Romney and Obama agreed on at least one thing last night: Raising taxes on the rich would affect only the top three percent of small business owners--those making more than $250,000 a year.

But the two candidates argued over whether the top three percent of business owners were actually job creators. Obama said the vast majority of them were wealthy people like Donald Trump, whose partnerships or S corporations get classified by the IRS as small businesses. Such investment vehicles are not businesses that hire workers and add to employment, Obama argued.

Romney, on the other hand, said those three percent of small business owners "employ one-quarter of all the workers in America."

But Romney is confused on this one. His stats come from a report by the National Federation of Independent Businesses, a controversial conservative group that pulled its numbers from a 2011 report examining all businesses in the U.S. that don't pay corporate income tax.
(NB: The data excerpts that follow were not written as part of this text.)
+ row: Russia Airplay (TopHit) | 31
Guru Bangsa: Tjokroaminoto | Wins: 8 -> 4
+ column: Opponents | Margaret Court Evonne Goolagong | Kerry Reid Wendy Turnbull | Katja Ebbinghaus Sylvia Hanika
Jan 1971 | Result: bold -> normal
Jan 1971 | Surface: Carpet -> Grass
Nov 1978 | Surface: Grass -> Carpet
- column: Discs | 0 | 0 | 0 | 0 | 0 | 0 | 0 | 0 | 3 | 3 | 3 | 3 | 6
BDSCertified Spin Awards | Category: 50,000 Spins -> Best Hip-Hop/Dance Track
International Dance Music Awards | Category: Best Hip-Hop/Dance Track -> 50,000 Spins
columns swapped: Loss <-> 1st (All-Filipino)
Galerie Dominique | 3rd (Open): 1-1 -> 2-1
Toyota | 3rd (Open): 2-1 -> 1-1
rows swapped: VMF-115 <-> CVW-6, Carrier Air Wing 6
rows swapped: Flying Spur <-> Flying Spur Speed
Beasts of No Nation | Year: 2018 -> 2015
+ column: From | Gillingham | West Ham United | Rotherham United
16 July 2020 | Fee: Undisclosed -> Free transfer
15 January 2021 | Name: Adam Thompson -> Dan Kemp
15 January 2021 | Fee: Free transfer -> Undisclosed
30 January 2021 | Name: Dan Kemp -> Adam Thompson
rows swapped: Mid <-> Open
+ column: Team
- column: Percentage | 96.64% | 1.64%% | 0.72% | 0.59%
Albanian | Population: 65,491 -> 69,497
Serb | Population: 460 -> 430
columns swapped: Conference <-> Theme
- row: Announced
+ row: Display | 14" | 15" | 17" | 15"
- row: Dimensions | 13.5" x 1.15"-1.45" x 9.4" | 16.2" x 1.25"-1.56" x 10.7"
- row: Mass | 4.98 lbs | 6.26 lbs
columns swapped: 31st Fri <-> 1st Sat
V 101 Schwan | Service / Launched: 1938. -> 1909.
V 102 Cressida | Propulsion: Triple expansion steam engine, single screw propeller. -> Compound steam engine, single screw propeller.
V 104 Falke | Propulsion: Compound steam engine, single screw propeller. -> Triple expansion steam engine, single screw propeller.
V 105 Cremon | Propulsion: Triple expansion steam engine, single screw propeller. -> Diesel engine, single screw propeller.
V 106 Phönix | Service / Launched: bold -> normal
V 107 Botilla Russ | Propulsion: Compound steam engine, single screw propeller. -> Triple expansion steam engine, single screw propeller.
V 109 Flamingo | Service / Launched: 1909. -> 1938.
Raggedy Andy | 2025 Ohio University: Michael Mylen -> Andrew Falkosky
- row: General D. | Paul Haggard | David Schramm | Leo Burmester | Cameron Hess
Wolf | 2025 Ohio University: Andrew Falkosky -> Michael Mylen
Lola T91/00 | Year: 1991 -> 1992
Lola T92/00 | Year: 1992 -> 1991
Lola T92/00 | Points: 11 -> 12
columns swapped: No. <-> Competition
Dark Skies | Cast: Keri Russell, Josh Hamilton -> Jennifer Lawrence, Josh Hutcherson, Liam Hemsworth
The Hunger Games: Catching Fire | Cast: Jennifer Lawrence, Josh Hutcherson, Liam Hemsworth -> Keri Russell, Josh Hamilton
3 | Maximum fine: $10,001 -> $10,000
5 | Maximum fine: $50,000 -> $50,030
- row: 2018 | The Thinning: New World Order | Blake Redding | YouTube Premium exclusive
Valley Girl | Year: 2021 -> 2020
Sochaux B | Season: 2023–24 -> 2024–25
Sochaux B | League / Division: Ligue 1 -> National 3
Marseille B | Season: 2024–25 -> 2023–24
Combined, all of those companies employ one-quarter of American workers, but the top three percent employ a much smaller share.

John Arensmeyer, head of the Small Business Majority, a non-profit advocacy group, said that while there's little data available on the top three percent of business income earners, government data reveal that less than 17 percent of their total income comes from a business.

3. Obama Didn't Really Cut Taxes For Small Businesses 18 Times

Last night Obama touted his 18 small business tax cuts. But some of those "tax cuts" weren't really tax cuts at all. Rather, they were incentives, the New York Times recently reported. In other words, business owners had to spend money -- on health insurance, a new employee or new equipment -- in order to see any savings. On top of that, the NYT noted, most of the incentives have already expired.

4. Most Small Businesses Have One-Man Payrolls

More than 77 percent of small businesses consist of just one person, according to U.S. Census Bureau data. An additional 18 percent are micro-businesses, with fewer than 10 employees, the data show. Both figures suggest that the vast majority of small businesses, which both candidates have referred to as the engine of job growth in America, are, in fact, tiny enterprises with tiny payrolls.

5. The Small Business Job Creation Problem Goes Back Decades

Romney took a shot at Obama last night when he said that "over the last four years, small-business people have decided that America may not be the place to open a new business." But the small business job creation problem goes back further than Obama.

The rate of job growth in new U.S. companies (less than one-year-old) fell under both Bill Clinton and George W. Bush. That's according to a report released in September by the Hudson Institute, a Washington, D.C. think-tank. The study showed a drop-off in startup jobs that started during George W. Bush's second term in 2006 and has accelerated under Obama.

Part of the problem is that, for decades, new firms in the U.S. have been opening their doors with fewer workers, according to the economist Robert Litan, who referred to the startling trend as "America's slow leak in job creation." New firms, he found, have contributed fewer and fewer new jobs to the economy since at least the middle of the last decade and perhaps earlier.

Janean Chun contributed to this report.